**THE RECORDS**
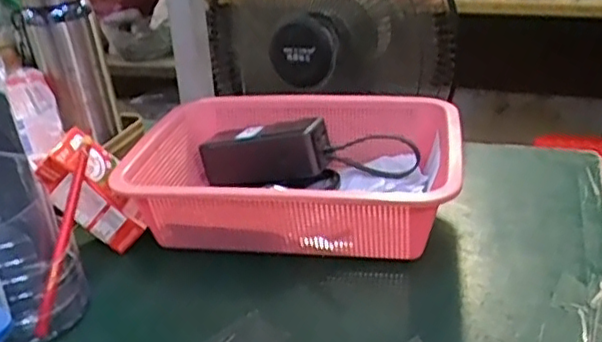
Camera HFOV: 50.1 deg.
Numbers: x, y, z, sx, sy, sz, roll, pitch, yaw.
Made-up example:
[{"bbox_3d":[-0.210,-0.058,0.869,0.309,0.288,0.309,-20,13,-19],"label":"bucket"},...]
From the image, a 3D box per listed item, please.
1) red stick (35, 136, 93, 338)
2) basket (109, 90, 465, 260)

**TO DO**
Print each line above exactly as it appears, excluding all images.

**REPLY TO THE EXERCISE**
Camera HFOV: 50.1 deg.
Numbers: x, y, z, sx, sy, sz, roll, pitch, yaw.
Made-up example:
[{"bbox_3d":[-0.210,-0.058,0.869,0.309,0.288,0.309,-20,13,-19],"label":"bucket"},...]
From the image, a 3D box per listed item, please.
1) red stick (35, 136, 93, 338)
2) basket (109, 90, 465, 260)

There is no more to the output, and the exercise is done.